Identifying Metals & Minerals with a Metal Detector
Identifying Metals: These include gold, silver, copper and any other metal that is valuable and non ferrous. These should respond to a metal detector as metallic, as long as they are in a conductive form and there is a sufficient amount to interfere with the electromagnetic field of the search coil.
Minerals: For all convenient reasons the only mineral that a metal detector will recognize as mineral are magnetic iron ore or black sand. It is very easy to test this whether the ore contains a predominance of either metal or mineral. If a sample of ore does not have neither metal nor mineral, the metal detector will not give any response.

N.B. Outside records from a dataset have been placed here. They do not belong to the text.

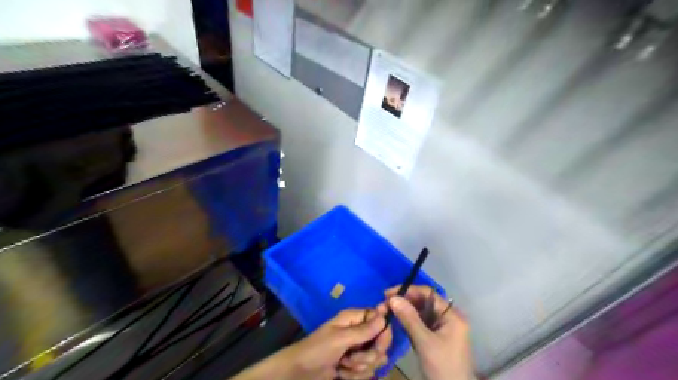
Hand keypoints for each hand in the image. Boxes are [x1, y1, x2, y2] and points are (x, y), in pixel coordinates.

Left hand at [232, 309, 392, 379]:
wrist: (300, 372)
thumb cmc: (317, 349)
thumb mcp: (340, 339)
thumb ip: (363, 330)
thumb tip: (384, 316)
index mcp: (354, 318)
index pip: (379, 318)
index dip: (383, 331)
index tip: (377, 343)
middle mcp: (358, 331)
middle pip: (381, 341)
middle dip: (369, 355)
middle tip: (352, 358)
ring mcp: (357, 349)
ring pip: (375, 359)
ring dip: (360, 367)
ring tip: (343, 365)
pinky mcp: (355, 364)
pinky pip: (368, 371)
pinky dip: (355, 375)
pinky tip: (342, 373)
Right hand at [379, 285, 473, 379]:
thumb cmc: (442, 367)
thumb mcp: (424, 342)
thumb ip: (409, 318)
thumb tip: (392, 298)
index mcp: (451, 314)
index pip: (427, 293)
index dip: (407, 291)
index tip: (387, 294)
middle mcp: (448, 316)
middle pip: (424, 301)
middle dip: (404, 300)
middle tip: (384, 304)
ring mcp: (443, 326)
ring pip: (421, 311)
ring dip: (404, 309)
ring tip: (387, 310)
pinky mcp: (436, 335)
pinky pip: (421, 321)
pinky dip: (409, 319)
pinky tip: (396, 320)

A mineral response from the metal detector does not automatically show there is no metal there, but that there are more minerals present. When the sample gets a metallic response, you can be sure that it has metal in conductive form in such amounts that you should search the specimen very thoroughly. The capability of response of metal detectors with discrimination give these days make it one of the most important tools for being able to identify metal versus mineral.
There is a little bit of a possibility that a specimen could have electrically equal quantities and precise amounts of metal and mineral. In this sort of case, they would each neutralize or balance out the effects of the other, and an indication would not be obtained.
Remember that a specimen testing mineral, nonetheless, should not be discarded as containing some amount of metal; the results of the tests could have shown only a prevalence of mineral. If the specimen shows there is metal, you can be sure that it has some metal in conductive form in an amount enough to disturb the search coil’s electromagnetic field.